Since Jess came back, they've barely spoken except to get straight that Rory had no claim on him, and to bicker pointlessly about what a jerk he was. They didn't do anything wrong. And I was talking about the games, freakouts, extra-relationship interests, and spontaneous doubts she graced Logan with, not her future attraction to Dean. Rory might have wondered what she missed for the rest of her life, but she never would have dumped Dean as long as the strength to make a pro-con list was in her.
The thing was, did Dean really love her for who she was, or was he just hoping her love of rules would keep her tied to him forever? He knew she was self-centered and driven, but he should have also known she would never cheat on him, even though she hated being a stereotype of a pinned girl. They had so little in common besides renowned hotness, and he said he knew perfectly well that no matter how well-behaved she was, he'd always known how she was really feeling. What was it about Rory badmouthing Jess that put him over the edge? Up until that point, they were in agreement that a self-destructive crush wasn't worth giving up their hard-earned codependency.

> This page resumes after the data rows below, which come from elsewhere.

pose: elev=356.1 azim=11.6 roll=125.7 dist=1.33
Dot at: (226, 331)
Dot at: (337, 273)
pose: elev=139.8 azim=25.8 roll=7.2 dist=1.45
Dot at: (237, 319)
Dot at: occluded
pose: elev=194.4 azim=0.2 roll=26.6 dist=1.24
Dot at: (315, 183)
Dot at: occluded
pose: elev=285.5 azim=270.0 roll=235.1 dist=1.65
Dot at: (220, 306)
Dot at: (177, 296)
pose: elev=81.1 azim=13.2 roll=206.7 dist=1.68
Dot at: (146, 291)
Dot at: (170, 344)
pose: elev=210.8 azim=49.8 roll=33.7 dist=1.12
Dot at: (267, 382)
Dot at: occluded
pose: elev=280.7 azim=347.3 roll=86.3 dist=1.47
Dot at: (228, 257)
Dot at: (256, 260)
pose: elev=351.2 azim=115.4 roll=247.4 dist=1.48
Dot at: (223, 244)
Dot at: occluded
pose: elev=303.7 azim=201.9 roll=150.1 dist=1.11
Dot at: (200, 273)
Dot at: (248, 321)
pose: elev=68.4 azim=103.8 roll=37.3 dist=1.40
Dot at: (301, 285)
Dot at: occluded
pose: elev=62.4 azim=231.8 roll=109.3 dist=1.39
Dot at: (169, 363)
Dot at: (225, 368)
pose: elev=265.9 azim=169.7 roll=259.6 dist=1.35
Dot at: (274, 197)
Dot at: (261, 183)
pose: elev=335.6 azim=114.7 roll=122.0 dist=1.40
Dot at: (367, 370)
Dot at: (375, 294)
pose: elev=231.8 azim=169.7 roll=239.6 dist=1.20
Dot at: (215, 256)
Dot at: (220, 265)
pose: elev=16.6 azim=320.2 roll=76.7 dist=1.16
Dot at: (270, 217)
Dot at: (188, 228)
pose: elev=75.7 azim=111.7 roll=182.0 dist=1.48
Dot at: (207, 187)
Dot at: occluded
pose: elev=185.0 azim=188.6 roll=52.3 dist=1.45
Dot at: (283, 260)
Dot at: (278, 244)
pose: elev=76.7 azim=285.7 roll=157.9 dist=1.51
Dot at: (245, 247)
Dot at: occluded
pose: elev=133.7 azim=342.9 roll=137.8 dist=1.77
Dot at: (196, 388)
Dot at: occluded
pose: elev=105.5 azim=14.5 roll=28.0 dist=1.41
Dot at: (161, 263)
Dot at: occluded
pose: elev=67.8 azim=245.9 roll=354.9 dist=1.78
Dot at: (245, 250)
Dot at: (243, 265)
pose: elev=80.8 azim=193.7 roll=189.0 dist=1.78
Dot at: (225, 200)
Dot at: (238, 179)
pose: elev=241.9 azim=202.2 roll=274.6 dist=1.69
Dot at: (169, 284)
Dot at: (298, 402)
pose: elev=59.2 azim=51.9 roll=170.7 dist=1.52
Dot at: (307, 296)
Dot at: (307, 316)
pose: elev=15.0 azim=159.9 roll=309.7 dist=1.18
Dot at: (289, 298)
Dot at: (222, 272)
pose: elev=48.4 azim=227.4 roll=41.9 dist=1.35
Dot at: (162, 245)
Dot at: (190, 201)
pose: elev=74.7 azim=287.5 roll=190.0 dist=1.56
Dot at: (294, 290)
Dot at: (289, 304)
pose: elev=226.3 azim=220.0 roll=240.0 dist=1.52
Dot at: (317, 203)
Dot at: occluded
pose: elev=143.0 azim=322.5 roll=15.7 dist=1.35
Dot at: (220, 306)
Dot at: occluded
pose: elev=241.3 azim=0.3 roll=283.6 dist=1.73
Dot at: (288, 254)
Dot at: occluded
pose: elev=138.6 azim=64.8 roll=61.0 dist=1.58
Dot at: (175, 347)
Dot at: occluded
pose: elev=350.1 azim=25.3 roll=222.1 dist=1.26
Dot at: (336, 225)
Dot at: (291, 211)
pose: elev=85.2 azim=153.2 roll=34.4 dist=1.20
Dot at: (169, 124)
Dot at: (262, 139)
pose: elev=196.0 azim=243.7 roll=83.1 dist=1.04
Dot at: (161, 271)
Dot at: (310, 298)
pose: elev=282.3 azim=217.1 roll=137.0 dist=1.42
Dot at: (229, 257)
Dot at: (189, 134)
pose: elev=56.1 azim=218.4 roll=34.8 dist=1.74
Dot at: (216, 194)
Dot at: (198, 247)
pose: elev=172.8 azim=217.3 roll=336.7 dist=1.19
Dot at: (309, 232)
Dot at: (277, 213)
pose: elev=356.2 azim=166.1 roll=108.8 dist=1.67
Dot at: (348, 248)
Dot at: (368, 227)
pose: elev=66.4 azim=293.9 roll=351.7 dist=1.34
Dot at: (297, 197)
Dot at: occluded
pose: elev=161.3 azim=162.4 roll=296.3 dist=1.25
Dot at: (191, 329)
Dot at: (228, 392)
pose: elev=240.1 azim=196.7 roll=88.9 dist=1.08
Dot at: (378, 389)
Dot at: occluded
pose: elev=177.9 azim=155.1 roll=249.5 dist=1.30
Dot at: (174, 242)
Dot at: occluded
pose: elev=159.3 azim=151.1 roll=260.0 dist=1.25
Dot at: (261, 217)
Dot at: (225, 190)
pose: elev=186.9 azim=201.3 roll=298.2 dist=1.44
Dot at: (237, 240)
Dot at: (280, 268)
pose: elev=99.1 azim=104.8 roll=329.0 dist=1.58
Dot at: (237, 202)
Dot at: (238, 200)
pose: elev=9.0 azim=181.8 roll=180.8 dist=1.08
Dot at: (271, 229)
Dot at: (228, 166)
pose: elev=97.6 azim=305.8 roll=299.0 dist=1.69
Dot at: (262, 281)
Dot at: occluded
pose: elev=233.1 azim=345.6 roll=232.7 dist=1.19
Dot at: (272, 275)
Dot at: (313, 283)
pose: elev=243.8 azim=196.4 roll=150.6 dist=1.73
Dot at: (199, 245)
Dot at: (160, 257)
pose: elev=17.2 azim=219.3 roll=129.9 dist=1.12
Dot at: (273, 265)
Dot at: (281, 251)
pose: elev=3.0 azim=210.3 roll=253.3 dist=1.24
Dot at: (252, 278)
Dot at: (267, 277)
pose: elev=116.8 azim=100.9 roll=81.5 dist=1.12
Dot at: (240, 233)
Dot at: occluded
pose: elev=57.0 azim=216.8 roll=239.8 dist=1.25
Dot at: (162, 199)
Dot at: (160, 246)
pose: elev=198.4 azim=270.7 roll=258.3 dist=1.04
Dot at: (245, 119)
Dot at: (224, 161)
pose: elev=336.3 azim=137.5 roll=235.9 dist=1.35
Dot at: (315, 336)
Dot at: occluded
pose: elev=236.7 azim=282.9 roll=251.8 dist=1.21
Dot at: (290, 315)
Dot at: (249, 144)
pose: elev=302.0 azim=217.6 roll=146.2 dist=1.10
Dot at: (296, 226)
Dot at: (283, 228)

Hey, and what did he mean by headgames? Was it a reference to the early scene where Lane is stalking Dave Rygalski? Rory said she hung up on Dean and stalker-pranked him before they were dating and he didn't get it at all. Funny contrast with Dave, who saw right through it and made a clever return-move, but I digress. I saw scheduling conflicts, emotional appeasement, and accidents, but what were the head games?